● **The problem**
Print the data that follows without changing a single word.

● **Exercise inputs**
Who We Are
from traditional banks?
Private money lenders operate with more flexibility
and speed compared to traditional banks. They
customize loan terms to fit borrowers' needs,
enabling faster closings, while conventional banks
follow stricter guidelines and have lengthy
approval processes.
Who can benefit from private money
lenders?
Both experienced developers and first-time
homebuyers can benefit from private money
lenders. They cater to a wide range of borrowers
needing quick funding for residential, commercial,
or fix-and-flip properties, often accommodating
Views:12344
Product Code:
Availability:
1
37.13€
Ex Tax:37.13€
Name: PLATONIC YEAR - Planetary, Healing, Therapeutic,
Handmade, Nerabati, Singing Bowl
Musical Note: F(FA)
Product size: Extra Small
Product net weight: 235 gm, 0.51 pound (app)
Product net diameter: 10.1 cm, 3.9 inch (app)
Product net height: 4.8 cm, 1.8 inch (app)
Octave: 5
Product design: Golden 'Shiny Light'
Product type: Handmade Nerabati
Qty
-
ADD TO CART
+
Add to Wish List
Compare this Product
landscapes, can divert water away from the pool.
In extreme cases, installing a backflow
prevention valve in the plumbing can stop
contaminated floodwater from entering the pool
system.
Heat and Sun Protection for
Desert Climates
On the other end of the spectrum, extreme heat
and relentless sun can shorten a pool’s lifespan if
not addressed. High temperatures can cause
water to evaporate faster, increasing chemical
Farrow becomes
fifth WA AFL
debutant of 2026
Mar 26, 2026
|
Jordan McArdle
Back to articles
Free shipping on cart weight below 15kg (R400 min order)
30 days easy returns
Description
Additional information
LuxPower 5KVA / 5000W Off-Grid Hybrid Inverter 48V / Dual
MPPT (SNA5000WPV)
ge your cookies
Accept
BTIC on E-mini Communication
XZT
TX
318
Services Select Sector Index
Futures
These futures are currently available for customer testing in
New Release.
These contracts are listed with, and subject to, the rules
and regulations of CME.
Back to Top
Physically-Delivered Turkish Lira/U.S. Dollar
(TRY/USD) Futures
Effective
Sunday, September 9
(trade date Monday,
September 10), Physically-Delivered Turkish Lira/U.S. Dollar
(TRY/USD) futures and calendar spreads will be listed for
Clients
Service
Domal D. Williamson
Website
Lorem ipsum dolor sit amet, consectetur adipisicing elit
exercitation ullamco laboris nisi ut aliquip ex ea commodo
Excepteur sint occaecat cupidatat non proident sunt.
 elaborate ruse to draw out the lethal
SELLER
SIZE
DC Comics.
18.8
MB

● **Worked solution**
Who We Are
from traditional banks?
Private money lenders operate with more flexibility
and speed compared to traditional banks. They
customize loan terms to fit borrowers' needs,
enabling faster closings, while conventional banks
follow stricter guidelines and have lengthy
approval processes.
Who can benefit from private money
lenders?
Both experienced developers and first-time
homebuyers can benefit from private money
lenders. They cater to a wide range of borrowers
needing quick funding for residential, commercial,
or fix-and-flip properties, often accommodating
Views:12344
Product Code:
Availability:
1
37.13€
Ex Tax:37.13€
Name: PLATONIC YEAR - Planetary, Healing, Therapeutic,
Handmade, Nerabati, Singing Bowl
Musical Note: F(FA)
Product size: Extra Small
Product net weight: 235 gm, 0.51 pound (app)
Product net diameter: 10.1 cm, 3.9 inch (app)
Product net height: 4.8 cm, 1.8 inch (app)
Octave: 5
Product design: Golden 'Shiny Light'
Product type: Handmade Nerabati
Qty
-
ADD TO CART
+
Add to Wish List
Compare this Product
landscapes, can divert water away from the pool.
In extreme cases, installing a backflow
prevention valve in the plumbing can stop
contaminated floodwater from entering the pool
system.
Heat and Sun Protection for
Desert Climates
On the other end of the spectrum, extreme heat
and relentless sun can shorten a pool’s lifespan if
not addressed. High temperatures can cause
water to evaporate faster, increasing chemical
Farrow becomes
fifth WA AFL
debutant of 2026
Mar 26, 2026
|
Jordan McArdle
Back to articles
Free shipping on cart weight below 15kg (R400 min order)
30 days easy returns
Description
Additional information
LuxPower 5KVA / 5000W Off-Grid Hybrid Inverter 48V / Dual
MPPT (SNA5000WPV)
ge your cookies
Accept
BTIC on E-mini Communication
XZT
TX
318
Services Select Sector Index
Futures
These futures are currently available for customer testing in
New Release.
These contracts are listed with, and subject to, the rules
and regulations of CME.
Back to Top
Physically-Delivered Turkish Lira/U.S. Dollar
(TRY/USD) Futures
Effective
Sunday, September 9
(trade date Monday,
September 10), Physically-Delivered Turkish Lira/U.S. Dollar
(TRY/USD) futures and calendar spreads will be listed for
Clients
Service
Domal D. Williamson
Website
Lorem ipsum dolor sit amet, consectetur adipisicing elit
exercitation ullamco laboris nisi ut aliquip ex ea commodo
Excepteur sint occaecat cupidatat non proident sunt.
 elaborate ruse to draw out the lethal
SELLER
SIZE
DC Comics.
18.8
MB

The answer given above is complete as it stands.